[Bioperl-l] using Bio::SeqIO to convert from table to genbank format ..... attribute_map example

Fields, Christopher J cjfields at illinois.edu
Sun Sep 13 04:11:51 UTC 2015


Hi Malcolm,

Best thing would be to have a dummy example for expected input and output so it can be tested against, just to make sure things work as expected.  Could you supply that?  Certainly seems like it should be feasible.

chris

> On Sep 12, 2015, at 12:16 AM, Cook, Malcolm <MEC at stowers.org> wrote:
> 
> Fellow long-time BioPerlers,
> 
> I am using Bio::SeqIO with success to convert between table (c.f.  http://search.cpan.org/~cjfields/BioPerl/Bio/SeqIO/table.pm) and genbank flatfile format.
> 
> I have Bio::SeqIO sequence format conversion wrapped in a command-line script.  The script exposes to the command line the parameters to ->new for both input and output objects through judicious use of GetOptions.  I have used this script in many conversion tasks between many different formats.
> 
> ... except now ...
> 
> I am having trouble with reading the flatfile format.
> 
> Happily, at first, I see that -display_id and -accession_number are both parameters to Bio::SeqIO::table->new.  So they are naturally exposed to the command line as `in format=table header=1 display_id=1 seq=3"
> 
> Alas however -description is not a parameter to ->new.

ASSIGNMENT 1 — List each parameter name in the mailing list message that starts with a hyphen.

(Collected data)
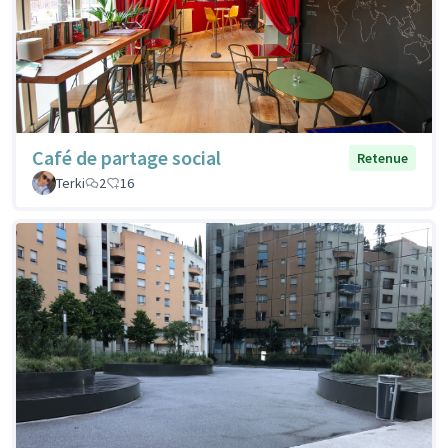
Café de partage social
Retenue
Terki
2
16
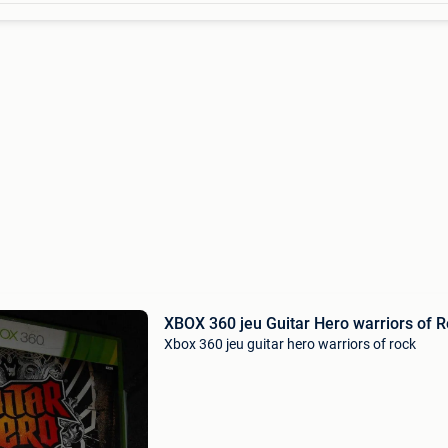
XBOX 360 jeu Guitar Hero warriors of 
Xbox 360 jeu guitar hero warriors of rock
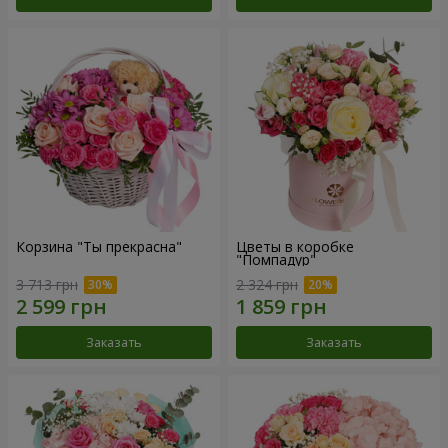
Корзина "Ты прекрасна"
Цветы в коробке
"Помпадур"
3 713 грн
2 324 грн
Заказать
Заказать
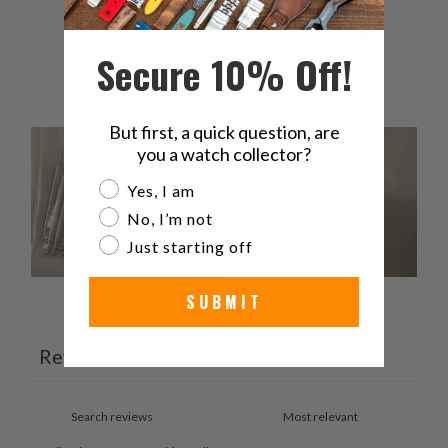
2
0
%
Secure 10% Off!
1
0
%
But first, a quick question, are
you a watch collector?
Are you a watch collector?
Yes, I am
No, I’m not
Just starting off
SUBMIT
Ask a question
Write a review
Reviews
Questions
2
0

ASSIGNMENT 2 — Edit the rows so that "Заказать" becomes "Купить" everywhere it appears, and keep everything else the same. Leave the pictures out when you write the rows again.

EXERCISE RESULT 1 —
-display_id
-accession_number
-description

EXERCISE RESULT 2 —
Café de partage social
Retenue
Terki
2
16
XBOX 360 jeu Guitar Hero warriors of 
Xbox 360 jeu guitar hero warriors of rock
Корзина "Ты прекрасна"
Цветы в коробке
"Помпадур"
3 713 грн
2 324 грн
Купить
Купить
2
0
%
Secure 10% Off!
1
0
%
But first, a quick question, are
you a watch collector?
Are you a watch collector?
Yes, I am
No, I’m not
Just starting off
SUBMIT
Ask a question
Write a review
Reviews
Questions
2
0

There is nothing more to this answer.